I'd almost died more times than I could count now. Ignis. The Forest of Mist. The Gaiadrake. The Ocean. Each time, someone had been there—covering my flank, dragging me back, shouting my name.

I appreciated that. More than I ever said out loud.

But appreciation wasn't the same as dependence.

I stopped near the water's edge and crouched, dragging my fingers through the foam. It parted around my hand, curling back in slow spirals before closing again. Calm. Obedient. Dangerous, if pushed.

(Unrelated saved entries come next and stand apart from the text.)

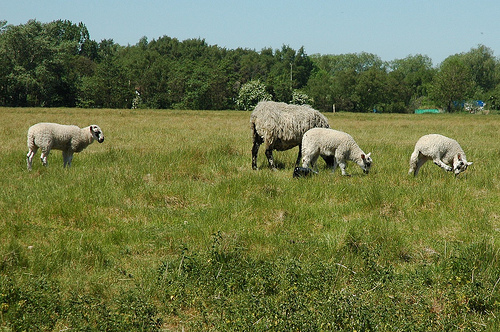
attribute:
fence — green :
[408, 101, 449, 115]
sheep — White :
[407, 130, 474, 181]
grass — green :
[163, 177, 313, 277]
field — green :
[121, 128, 247, 245]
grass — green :
[203, 225, 270, 289]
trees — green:
[440, 47, 497, 113]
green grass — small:
[0, 105, 498, 327]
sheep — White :
[26, 119, 106, 170]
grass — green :
[0, 102, 496, 329]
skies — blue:
[227, 12, 368, 41]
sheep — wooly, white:
[24, 123, 107, 168]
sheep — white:
[300, 128, 372, 175]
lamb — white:
[388, 112, 496, 201]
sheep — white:
[297, 124, 375, 181]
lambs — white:
[19, 91, 477, 199]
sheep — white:
[29, 121, 497, 186]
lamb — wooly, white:
[388, 117, 482, 182]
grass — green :
[198, 217, 275, 292]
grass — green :
[318, 207, 473, 242]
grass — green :
[167, 180, 427, 303]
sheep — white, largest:
[251, 97, 330, 173]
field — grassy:
[0, 173, 464, 329]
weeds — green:
[2, 171, 484, 330]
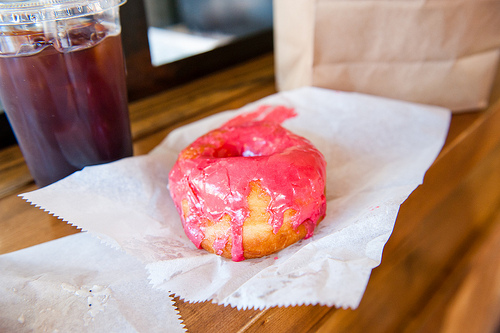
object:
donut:
[162, 122, 327, 264]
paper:
[18, 87, 455, 316]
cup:
[2, 2, 137, 187]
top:
[2, 2, 129, 27]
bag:
[270, 2, 499, 113]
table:
[0, 50, 499, 332]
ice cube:
[61, 24, 99, 49]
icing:
[172, 119, 327, 258]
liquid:
[2, 32, 134, 185]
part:
[248, 214, 270, 241]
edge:
[231, 299, 315, 318]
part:
[346, 123, 382, 157]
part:
[444, 194, 463, 252]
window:
[123, 0, 273, 98]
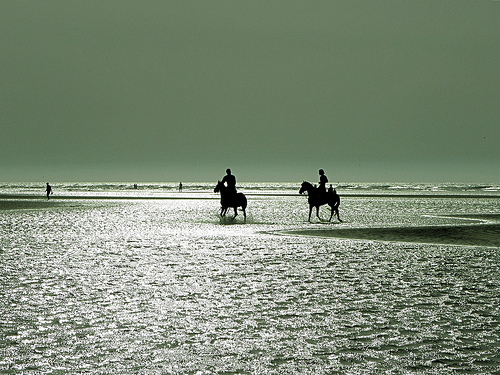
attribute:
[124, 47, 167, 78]
sky — clear, blue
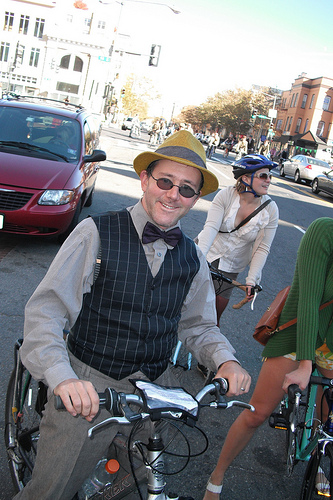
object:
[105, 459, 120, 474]
cap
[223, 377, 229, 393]
handlebar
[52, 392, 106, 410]
handlebar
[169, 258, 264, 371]
bicycle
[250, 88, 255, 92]
light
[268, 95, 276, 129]
pole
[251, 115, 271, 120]
light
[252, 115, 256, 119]
street light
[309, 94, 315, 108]
window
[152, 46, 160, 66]
light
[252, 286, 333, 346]
bag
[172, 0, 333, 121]
sky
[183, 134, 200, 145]
yellow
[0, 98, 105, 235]
maroon car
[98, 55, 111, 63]
sign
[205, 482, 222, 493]
sandle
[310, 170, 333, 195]
car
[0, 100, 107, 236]
car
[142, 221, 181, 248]
black bowtie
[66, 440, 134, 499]
water bottle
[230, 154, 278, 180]
helmet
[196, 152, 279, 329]
woman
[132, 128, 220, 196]
hat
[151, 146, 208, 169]
trim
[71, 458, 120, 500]
bottle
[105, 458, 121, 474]
top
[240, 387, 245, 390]
wedding ring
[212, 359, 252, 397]
man's hand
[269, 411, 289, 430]
pedal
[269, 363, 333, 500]
bike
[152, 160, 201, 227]
face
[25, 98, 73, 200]
van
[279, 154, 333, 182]
car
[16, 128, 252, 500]
man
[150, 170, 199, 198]
sunglasses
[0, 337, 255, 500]
bicycle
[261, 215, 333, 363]
green sweater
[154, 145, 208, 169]
band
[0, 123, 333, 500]
road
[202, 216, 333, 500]
she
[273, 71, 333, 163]
building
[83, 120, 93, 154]
window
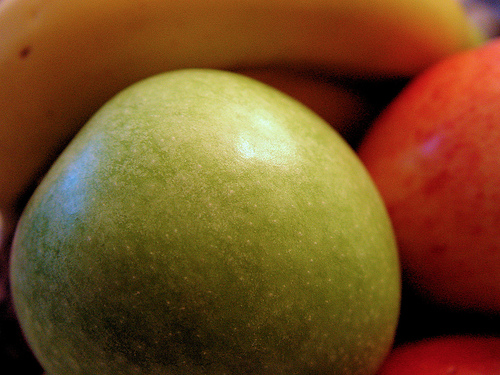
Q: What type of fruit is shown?
A: Apples.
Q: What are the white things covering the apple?
A: Spots.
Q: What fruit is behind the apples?
A: A banana.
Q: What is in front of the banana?
A: An apple.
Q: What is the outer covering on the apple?
A: Skin.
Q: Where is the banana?
A: Behind the apples.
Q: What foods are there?
A: Fruit.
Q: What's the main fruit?
A: Apple.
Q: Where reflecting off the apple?
A: Light.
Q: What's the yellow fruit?
A: Banana.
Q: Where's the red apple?
A: On right.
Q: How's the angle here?
A: Close-up.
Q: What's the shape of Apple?
A: Round.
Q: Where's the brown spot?
A: Banana.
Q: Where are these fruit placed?
A: In a bunch.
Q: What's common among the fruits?
A: All sweet.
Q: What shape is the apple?
A: Round.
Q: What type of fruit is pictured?
A: An apple.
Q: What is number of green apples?
A: One.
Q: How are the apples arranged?
A: They are stacked.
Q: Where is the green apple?
A: On the top.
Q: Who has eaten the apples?
A: The apples have not been eaten.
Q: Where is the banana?
A: Behind the green apple.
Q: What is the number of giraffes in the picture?
A: Zero.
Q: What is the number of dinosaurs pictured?
A: Zero.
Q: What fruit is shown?
A: A apple.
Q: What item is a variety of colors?
A: A apple.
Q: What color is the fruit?
A: Green, yellow and red.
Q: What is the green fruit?
A: Apple.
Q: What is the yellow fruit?
A: Banana.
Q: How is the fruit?
A: Ripe.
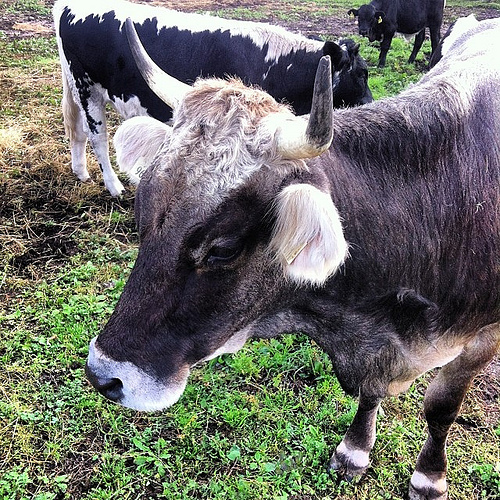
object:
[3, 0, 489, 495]
ground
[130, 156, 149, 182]
tag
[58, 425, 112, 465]
ground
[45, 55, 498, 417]
cow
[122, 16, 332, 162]
horns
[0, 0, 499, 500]
weeds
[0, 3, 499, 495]
field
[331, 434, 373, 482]
hoofs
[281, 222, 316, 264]
tag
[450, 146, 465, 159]
ground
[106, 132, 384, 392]
cow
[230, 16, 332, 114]
cow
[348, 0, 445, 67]
cow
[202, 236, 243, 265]
eye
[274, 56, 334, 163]
horn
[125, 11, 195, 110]
horn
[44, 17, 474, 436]
bovine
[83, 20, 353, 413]
head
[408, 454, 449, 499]
foot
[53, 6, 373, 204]
cow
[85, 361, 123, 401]
nose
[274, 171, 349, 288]
ear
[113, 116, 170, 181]
ear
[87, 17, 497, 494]
cow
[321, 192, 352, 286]
edge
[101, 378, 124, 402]
part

I understood it better than I wanted to admit.

I liked having friends. That realization still felt strange, like saying a word in a language I hadn't practiced enough. I liked the noise they made. The way they argued about nothing. The way they stood their ground when things went bad.

But I couldn't let myself lean on that.

Not fully.

If I did, I'd hesitate when it mattered. I'd wait for someone else to move first. I'd assume someone would always be there to catch me.

That wasn't how knights survived.

That wasn't how I survived.

I straightened and kept walking, the wind tugging at my coat. My reflection wavered on the surface of the water—distorted, stretched thin, then gone. For a moment, I saw flashes instead: the slums of Ignis, rusted roofs and narrow alleys; the academy grounds under rain; white lightning splitting the dark inside my chest.

Strength had carried me this far. Not borrowed strength. Mine.

And it still wasn't enough.

The water surged slightly, a low wave brushing closer to shore before retreating again. I hadn't meant to call it. My thoughts must have leaked through anyway.

I tightened my jaw.

"I know," I muttered, unsure whether I was speaking to myself or the sea. "I'm not done."

The ocean didn't answer. It never did. It just moved—patient, endless, indifferent to intentions.

That was fine.

I stood there a while longer, letting the wind dry the salt from my clothes, letting the noise inside my head thin out. When I finally turned back toward the city lights, my steps felt steadier—not lighter, just… aligned.

I realized I wasn't alone anymore.

But the path ahead was still mine to walk.